Rezension

Die Worte der weißen Königin

Die Worte der weißen Königin - Antonia Michaelis

Die Worte der weißen Königin
von Antonia Michaelis

Zum Inhalt:

Lion lebt mit seinem Vater in einem kleinen Haus an der Ostsee und verbringt seine Zeit am liebsten mit den Seeadlern. Er liebt es, sie dabei zu beobachten, wie sie frei und glücklich hoch am Himmel durch die Luft kreisen. Dort findet er auch Trost, wenn sich sein Vater unter Alkoholeinfluss in den schwarzen König verwandelt und ihn misshandelt. Als Lion es zuhause nicht mehr aushält, ist es auch ein Adler, der ihm den Weg in die Freiheit ermöglicht. Er flüchtet in den Wald und lebt dort mit den Seeadlern. Doch Lion ist mit seiner Flucht noch nicht am Ende seines Wegs angekommen. Er möchte unbedingt die weiße Königin wiederfinden – eine alte Frau mit weißen Haaren, die Lion und anderen Kindern vor langer Zeit aus Büchern vorgelesen hat und ihm so die schönsten Worte geschenkt hat. Worte, die ihm Kraft gegeben haben. Worte, die er fast schon vergessen hat…

Meine Meinung:

Nach “Der Märchenerzähler” war “Die Worte der weißen Königin” mein zweites Buch von Antonia Michaelis. Und ich kann vorab schon mal sagen, dass ich wieder absolut begeistert und zutiefst berührt bin.

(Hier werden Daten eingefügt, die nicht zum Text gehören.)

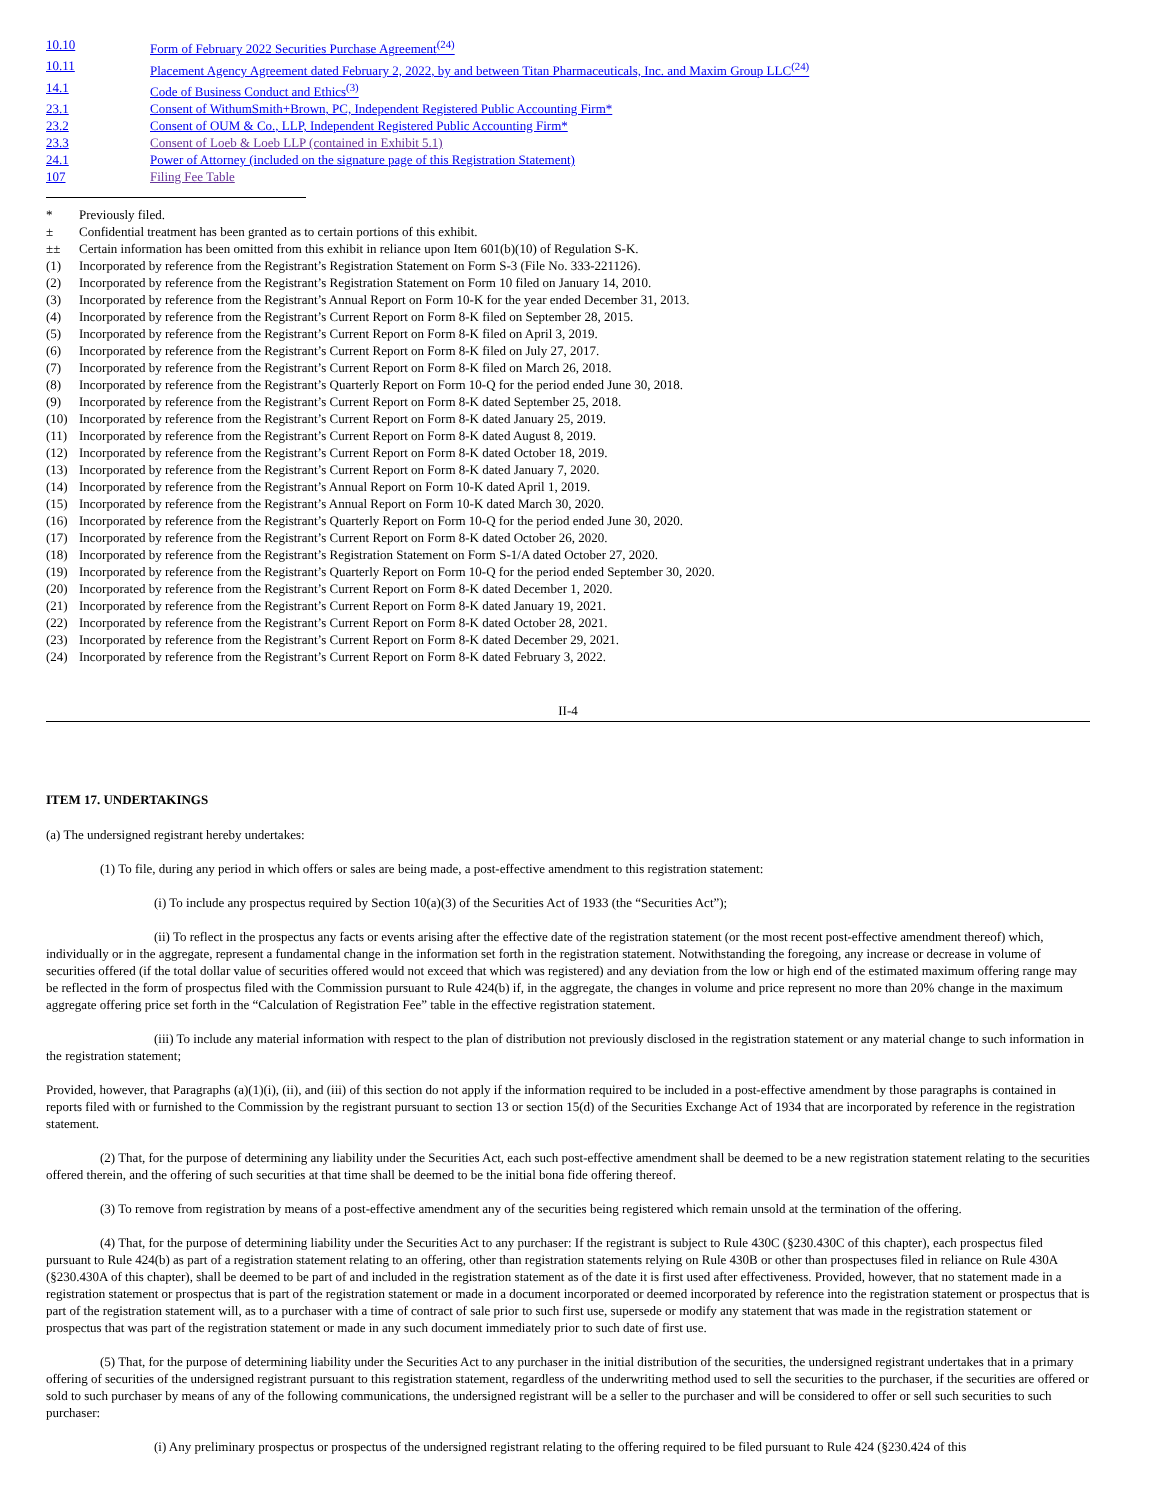| 10.10 | Form of February 2022 Securities Purchase Agreement<sup>(24)</sup> |
| 10.11 | Placement Agency Agreement dated February 2, 2022, by and between Titan Pharmaceuticals, Inc. and Maxim Group LLC<sup>(24)</sup> |
| 14.1 | Code of Business Conduct and Ethics<sup>(3)</sup> |
| 23.1 | Consent of WithumSmith+Brown, PC, Independent Registered Public Accounting Firm* |
| 23.2 | Consent of OUM & Co., LLP, Independent Registered Public Accounting Firm* |
| 23.3 | Consent of Loeb & Loeb LLP (contained in Exhibit 5.1) |
| 24.1 | Power of Attorney (included on the signature page of this Registration Statement) |
| 107 | Filing Fee Table |
| * | Previously filed. |
| ± | Confidential treatment has been granted as to certain portions of this exhibit. |
| ±± | Certain information has been omitted from this exhibit in reliance upon Item 601(b)(10) of Regulation S-K. |
| (1) | Incorporated by reference from the Registrant’s Registration Statement on Form S-3 (File No. 333-221126). |
| (2) | Incorporated by reference from the Registrant’s Registration Statement on Form 10 filed on January 14, 2010. |
| (3) | Incorporated by reference from the Registrant’s Annual Report on Form 10-K for the year ended December 31, 2013. |
| (4) | Incorporated by reference from the Registrant’s Current Report on Form 8-K filed on September 28, 2015. |
| (5) | Incorporated by reference from the Registrant’s Current Report on Form 8-K filed on April 3, 2019. |
| (6) | Incorporated by reference from the Registrant’s Current Report on Form 8-K filed on July 27, 2017. |
| (7) | Incorporated by reference from the Registrant’s Current Report on Form 8-K filed on March 26, 2018. |
| (8) | Incorporated by reference from the Registrant’s Quarterly Report on Form 10-Q for the period ended June 30, 2018. |
| (9) | Incorporated by reference from the Registrant’s Current Report on Form 8-K dated September 25, 2018. |
| (10) | Incorporated by reference from the Registrant’s Current Report on Form 8-K dated January 25, 2019. |
| (11) | Incorporated by reference from the Registrant’s Current Report on Form 8-K dated August 8, 2019. |
| (12) | Incorporated by reference from the Registrant’s Current Report on Form 8-K dated October 18, 2019. |
| (13) | Incorporated by reference from the Registrant’s Current Report on Form 8-K dated January 7, 2020. |
| (14) | Incorporated by reference from the Registrant’s Annual Report on Form 10-K dated April 1, 2019. |
| (15) | Incorporated by reference from the Registrant’s Annual Report on Form 10-K dated March 30, 2020. |
| (16) | Incorporated by reference from the Registrant’s Quarterly Report on Form 10-Q for the period ended June 30, 2020. |
| (17) | Incorporated by reference from the Registrant’s Current Report on Form 8-K dated October 26, 2020. |
| (18) | Incorporated by reference from the Registrant’s Registration Statement on Form S-1/A dated October 27, 2020. |
| (19) | Incorporated by reference from the Registrant’s Quarterly Report on Form 10-Q for the period ended September 30, 2020. |
| (20) | Incorporated by reference from the Registrant’s Current Report on Form 8-K dated December 1, 2020. |
| (21) | Incorporated by reference from the Registrant’s Current Report on Form 8-K dated January 19, 2021. |
| (22) | Incorporated by reference from the Registrant’s Current Report on Form 8-K dated October 28, 2021. |
| (23) | Incorporated by reference from the Registrant’s Current Report on Form 8-K dated December 29, 2021. |
| (24) | Incorporated by reference from the Registrant’s Current Report on Form 8-K dated February 3, 2022. |
II-4
ITEM 17. UNDERTAKINGS
(a) The undersigned registrant hereby undertakes:
(1) To file, during any period in which offers or sales are being made, a post-effective amendment to this registration statement:
(i) To include any prospectus required by Section 10(a)(3) of the Securities Act of 1933 (the “Securities Act”);
(ii) To reflect in the prospectus any facts or events arising after the effective date of the registration statement (or the most recent post-effective amendment thereof) which, individually or in the aggregate, represent a fundamental change in the information set forth in the registration statement. Notwithstanding the foregoing, any increase or decrease in volume of securities offered (if the total dollar value of securities offered would not exceed that which was registered) and any deviation from the low or high end of the estimated maximum offering range may be reflected in the form of prospectus filed with the Commission pursuant to Rule 424(b) if, in the aggregate, the changes in volume and price represent no more than 20% change in the maximum aggregate offering price set forth in the “Calculation of Registration Fee” table in the effective registration statement.
(iii) To include any material information with respect to the plan of distribution not previously disclosed in the registration statement or any material change to such information in the registration statement;
Provided, however, that Paragraphs (a)(1)(i), (ii), and (iii) of this section do not apply if the information required to be included in a post-effective amendment by those paragraphs is contained in reports filed with or furnished to the Commission by the registrant pursuant to section 13 or section 15(d) of the Securities Exchange Act of 1934 that are incorporated by reference in the registration statement.
(2) That, for the purpose of determining any liability under the Securities Act, each such post-effective amendment shall be deemed to be a new registration statement relating to the securities offered therein, and the offering of such securities at that time shall be deemed to be the initial bona fide offering thereof.
(3) To remove from registration by means of a post-effective amendment any of the securities being registered which remain unsold at the termination of the offering.
(4) That, for the purpose of determining liability under the Securities Act to any purchaser: If the registrant is subject to Rule 430C (§230.430C of this chapter), each prospectus filed pursuant to Rule 424(b) as part of a registration statement relating to an offering, other than registration statements relying on Rule 430B or other than prospectuses filed in reliance on Rule 430A (§230.430A of this chapter), shall be deemed to be part of and included in the registration statement as of the date it is first used after effectiveness. Provided, however, that no statement made in a registration statement or prospectus that is part of the registration statement or made in a document incorporated or deemed incorporated by reference into the registration statement or prospectus that is part of the registration statement will, as to a purchaser with a time of contract of sale prior to such first use, supersede or modify any statement that was made in the registration statement or prospectus that was part of the registration statement or made in any such document immediately prior to such date of first use.
(5) That, for the purpose of determining liability under the Securities Act to any purchaser in the initial distribution of the securities, the undersigned registrant undertakes that in a primary offering of securities of the undersigned registrant pursuant to this registration statement, regardless of the underwriting method used to sell the securities to the purchaser, if the securities are offered or sold to such purchaser by means of any of the following communications, the undersigned registrant will be a seller to the purchaser and will be considered to offer or sell such securities to such purchaser:
(i) Any preliminary prospectus or prospectus of the undersigned registrant relating to the offering required to be filed pursuant to Rule 424 (§230.424 of this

“Während ich dem Seeadler zusah, sammelte ich alle Kraft in mir, die ich hatte. Kraft, um zu fliehen. Ich wusste: Ich musste an etwas Helles, Schönes, Warmes denken, um diese Kraft zu sammeln. Und ich dachte daran, wie alles gewesen war, bevor es den schwarzen König gab.” (Seite 11)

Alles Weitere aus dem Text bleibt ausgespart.